Il presidente americano Donald Trump continua a suggerire che la massiccia esplosione che ha ucciso almeno 135 persone al porto di Beirut possa essere stato un attacco deliberato, anche il Libano e il segretario alla Difesa Mark Esper hanno dichiarato che si ritiene che si sia trattato di un incidente.

(AP Photo/Andrew Harnik, Pool)

WASHINGTON – Il presidente americano Donald Trump continua a suggerire che la massiccia esplosione che ha ucciso almeno 135 persone al porto di Beirut possa essere stato un attacco deliberato, anche il Libano e il segretario alla Difesa Mark Esper hanno dichiarato che si ritiene che si sia trattato di un incidente. “Qualunque cosa sia successa, è terribile, ma non sanno davvero cosa sia”, ha insistito Trump, “nessuno lo sa ancora”. “Come puoi chiamarlo incidente se qualcuno ha lasciato alcuni terribili dispositivi di tipo esplosivo e cose in giro?

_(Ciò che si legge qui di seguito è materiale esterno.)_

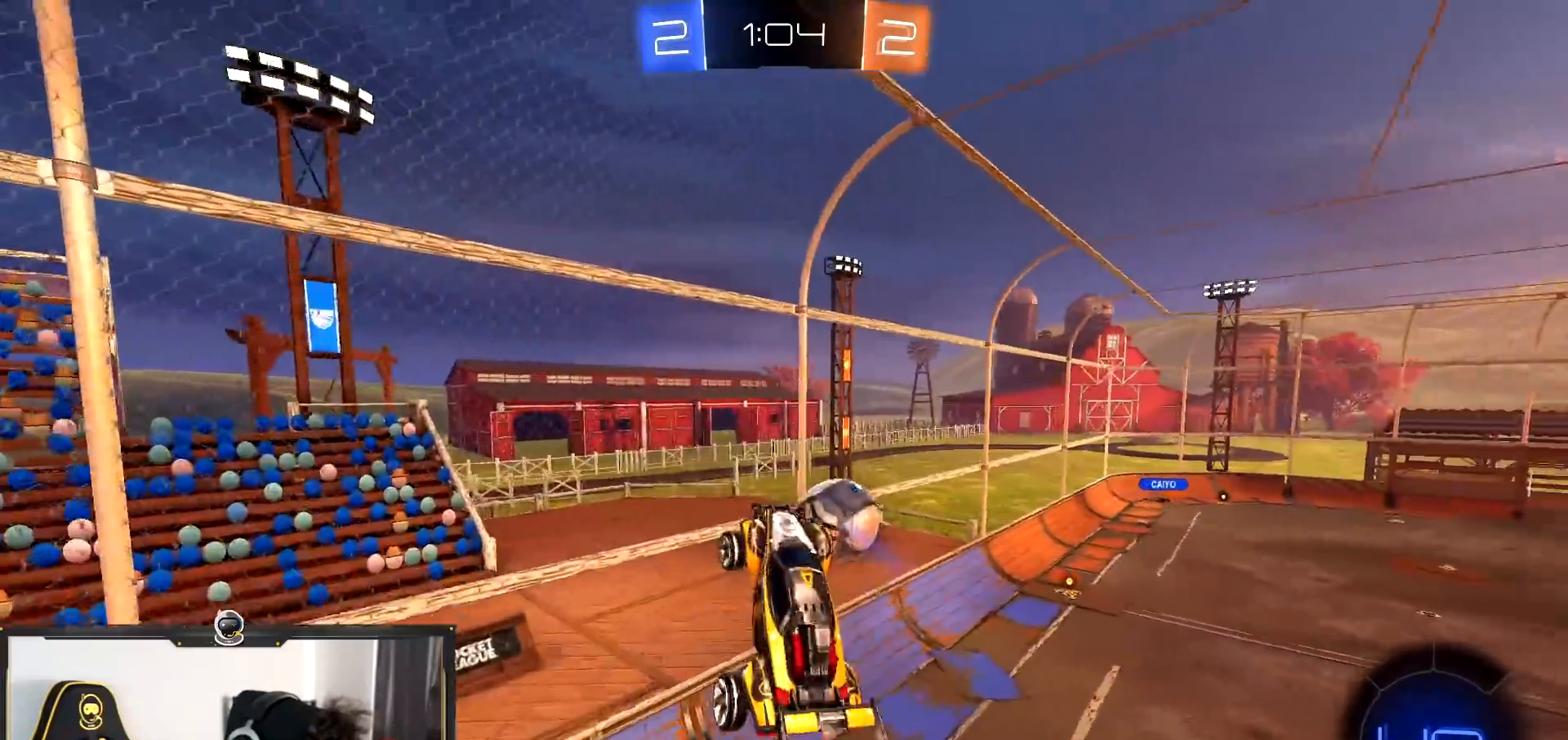
Gameplay with a controller (PlayStation layout); each line is a JSON object with the inputs held at the frame after it. "events" lists button and stick changes between this image and that frame as [ms after this image, input, new state], when the widget could be followed in between.
{"buttons": [], "left_stick": "down-left", "right_stick": "center", "events": [[34, "left_stick", "right"], [134, "R2", "down"], [200, "left_stick", "down"], [267, "left_stick", "down-left"], [334, "R2", "up"]]}
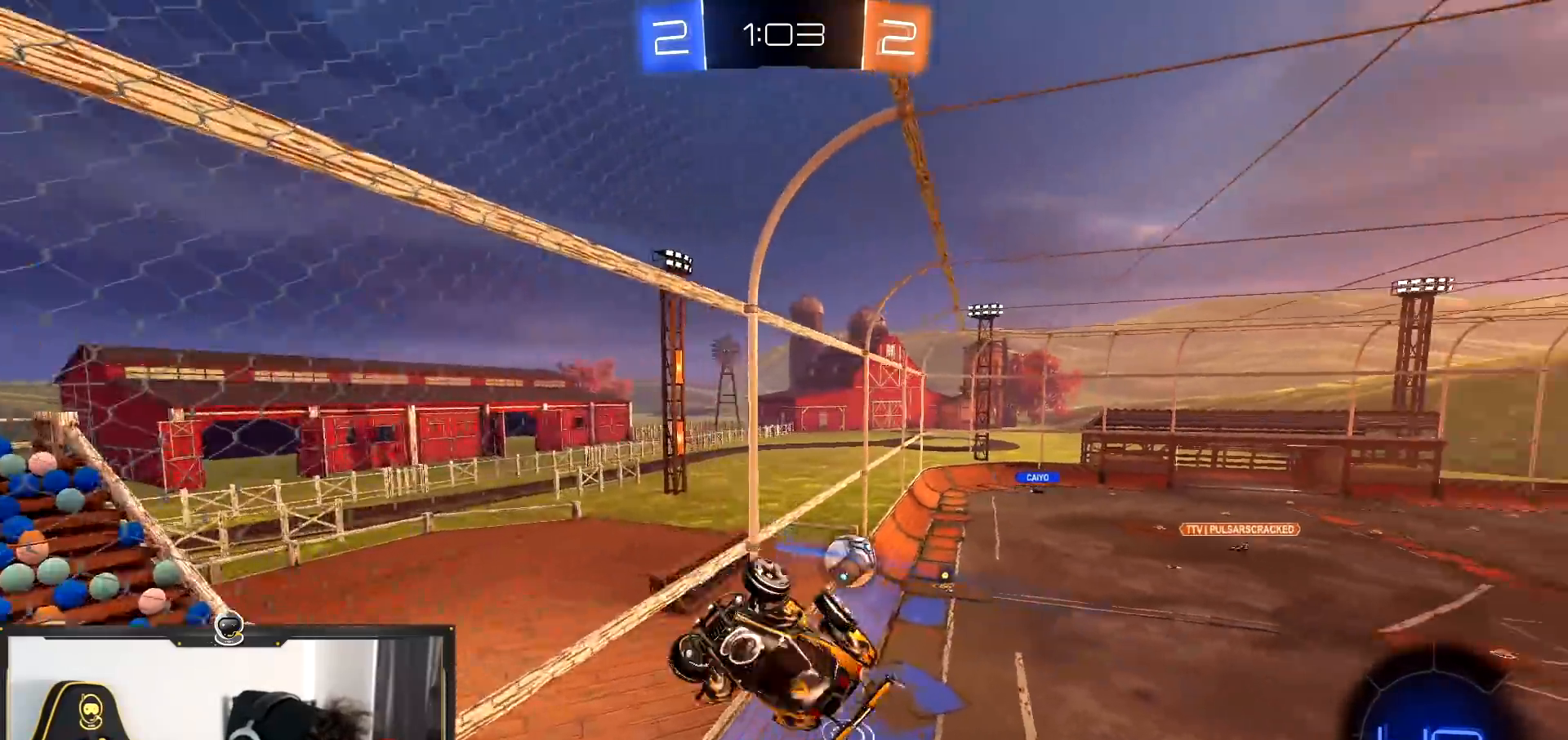
{"buttons": ["R2"], "left_stick": "up-right", "right_stick": "center", "events": [[66, "R2", "down"], [283, "left_stick", "down-right"], [383, "left_stick", "up-right"]]}
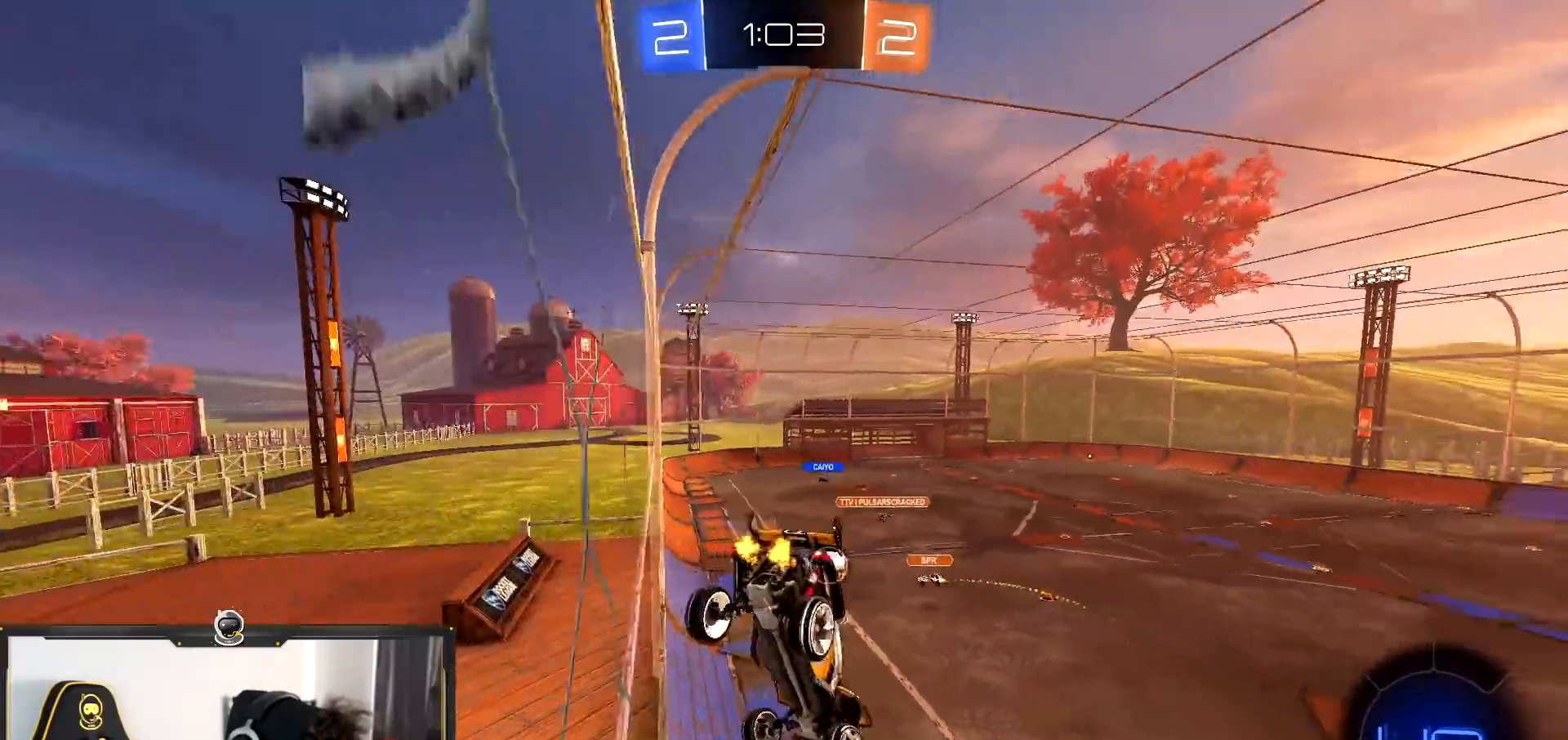
{"buttons": ["R2"], "left_stick": "left", "right_stick": "center", "events": [[150, "left_stick", "right"], [434, "left_stick", "left"]]}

Forse è stato quello. Forse è stato un attacco”, ha detto Trump ai giornalisti durante un briefing alla Casa Bianca, “credo che nessuno possa dirlo con certezza”. “Alcune persone pensano che sia stato un attacco e alcune persone pensano che non lo sia stato. In ogni caso, è stato un evento terribile”, ha rimarcato Trump.